» TEXTO CITADO:

──────

A reclamação é carne de vaca. A cozinheira Maria Helena de Oliveira, 60, já se machucou com o impacto da passagem do biarticulado numa lombada. Todo mundo aumenta um ponto. Menos a balconista Inês Gomes Ribeiro, 45. Ela arrumou um jeito de se livrar da prensa diária no vermelhão: fica esperando, no terminal, a hora do aperto passar. "Se não, me irrito. Eu ficaria duas horas dentro do carro", comenta a moradora do Conjunto Pirineus, no Pinheirinho, uma típica conhecedora de todo o percurso Norte–Sul.

A irritação de Inês só não atinge quem usa os préstimos do terminal vez-em-quando. É o caso do padeiro José Carlos da Costa, 53 anos, morador do Pilarzinho. Ele trabalha em casa – e pode se dar ao luxo de ser só elogios ao sistema de transporte de Curitiba. "É fantástico. O melhor do Brasil", diz, logo depois de votar com um sonoro "não" à idéia do metrô. Contrariando as pesquisas, ali, no corpo-a-corpo, a idéia dificilmente empolga. Mesmo com toda a informação repassada pelos meios de comunicação, o que se ouve sem parar é que o solo de Curitiba – famosa por seus banhados de outrora – não suportaria uma escavação, mesmo que com mínima profundidade. Melhor não discordar.

──────

» DADOS BRUTOS:

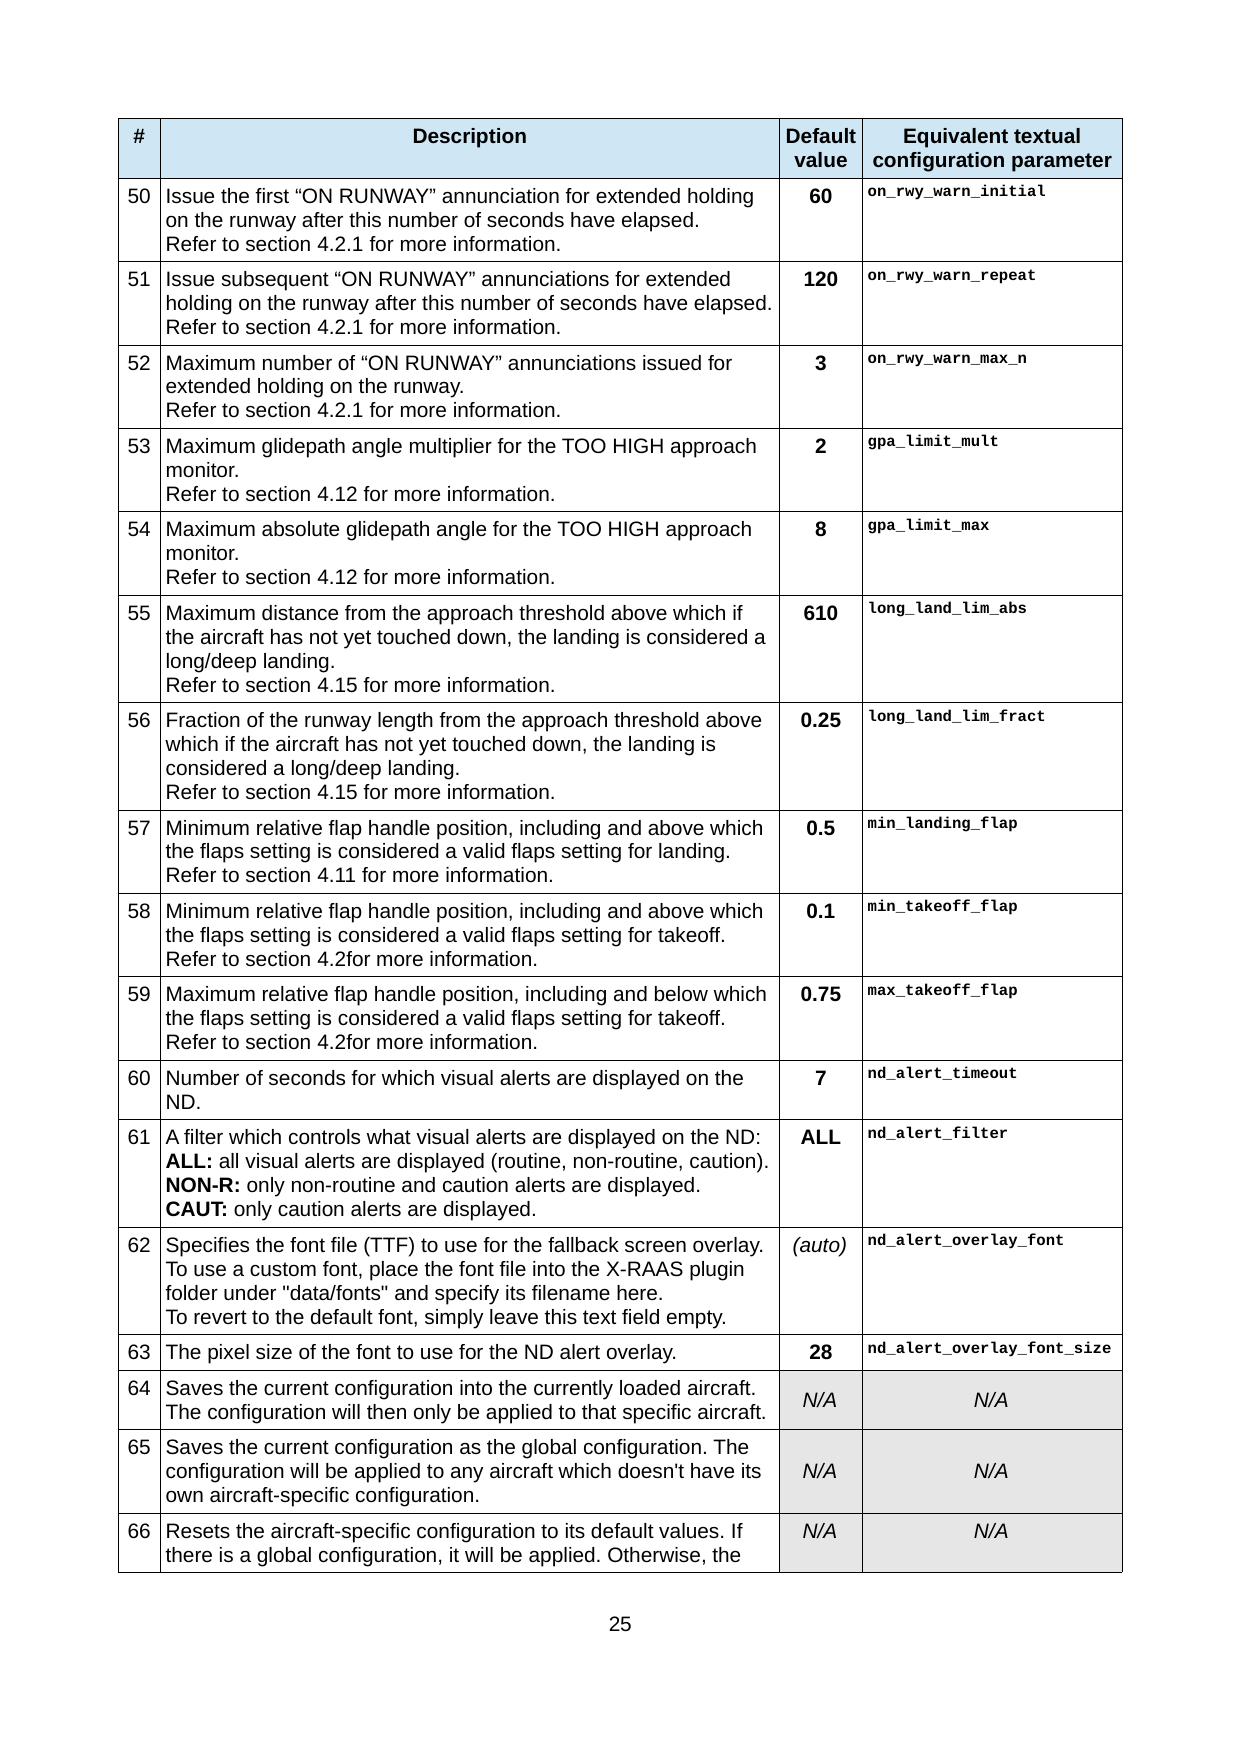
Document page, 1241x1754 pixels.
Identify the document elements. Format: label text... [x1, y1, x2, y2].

──────

» OBJETIVOS:
1/ No texto sobre o transporte de Curitiba, onde mora a balconista Inês Gomes Ribeiro?
2/ Reproduza fielmente o trecho do texto sobre o transporte de Curitiba que começa nas palavras "A reclamação é" e termina logo após "o percurso Norte–Sul.".

» RESPOSTAS ABAIXO:
1/ No Conjunto Pirineus, no Pinheirinho.

2/
A reclamação é carne de vaca. A cozinheira Maria Helena de Oliveira, 60, já se machucou com o impacto da passagem do biarticulado numa lombada. Todo mundo aumenta um ponto. Menos a balconista Inês Gomes Ribeiro, 45. Ela arrumou um jeito de se livrar da prensa diária no vermelhão: fica esperando, no terminal, a hora do aperto passar. "Se não, me irrito. Eu ficaria duas horas dentro do carro", comenta a moradora do Conjunto Pirineus, no Pinheirinho, uma típica conhecedora de todo o percurso Norte–Sul.